I’m not an economist, just an unemployed writer of blog
posts. But it occurred to me that the fundamental source of the inequality
seems to come from how money is created. I am talking about those cash bills in
your hand, people. I am wondering why some countries seem to print so much of
it –dollars, for instance. It’s a bottomless pit. Lets invade Iraq. And Afghanistan.
And Ukraine. And now all of Eastern Europe. The money keeps on flowing and
flowing and flowing. It’s a bottomless cup.
People in slums in Brazil, and India, and other places of this
nature, meanwhile, may supply services to the economies of Europe and America, but
somehow they don’t have this equitable start of cushioning of nice currency.
They start out with zero bills in the monopoly game. It’s like a game where
half the players start with nothing in their hands, forty percent get two or three bills, and about ten percent take
all those little green bills and tell the other players: “Hey, once you guys
get up to speed, we’ll give you a few of these bills. In the meantime, stay in
the game.”
But why should people stay in this game? It is only as long
as people think the dollar and the euro should keep on flowing out of the
ground, like some Greek mythological fountain of plenty, that Nepalese and
Indians and other workers will continue to work for almost no money for years
in the Gulf, to take out oil from the ground to fill the cars of Americans, who
may be rushing around doing nothing more important than their laundry. I mean,
come on—can these 330 million Americans really be creating all that many new
products, and new businesses, and new ideas, enough so that they can
exponentially keep all the rest of the other economies in a place from which they
can never throw off the weight of the dollar?
I always find it
strange to go the local supermarket and find out that the one new Nepalese item
that makes it there-whether rhododendron juice or seabuckthorn juice or nettle fabric
or high altitude churpi—has vanished into the giant maws of the supermarkets of
Europe and America. Nothing remains, even though the return to the people who
make these goods is tiny, in comparison. The churpi cheese, once the staple
food of mountain people, now ends up as dog chew for American pets. No doubt a
local elite middleman makes a tiny profit—enough to build a building, perhaps. In
the meantime, the mountain people get exponentially less nourished than they
were before. Whatever little monopoly currency they started out with is rapidly
being seized in this game where only the very richest countries can win.
I like the French, and I like this idea of taxing the superrich.
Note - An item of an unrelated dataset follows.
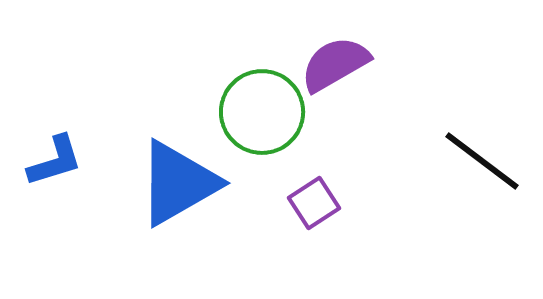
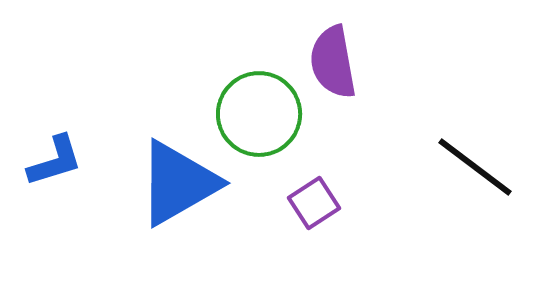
purple semicircle: moved 2 px left, 2 px up; rotated 70 degrees counterclockwise
green circle: moved 3 px left, 2 px down
black line: moved 7 px left, 6 px down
But I think global inequality needs a more elaborate solution than simply
taxing the billionaires. I think people need to start asking: how come
those countries in Europe and America start out with so much more currency in
their hands than the rest of the 154 countries put together?
And: how come they never run out of cash, even when
everything—trade, employment, sales—is down?
And: should we start looking
at the insides of this bottomless cup?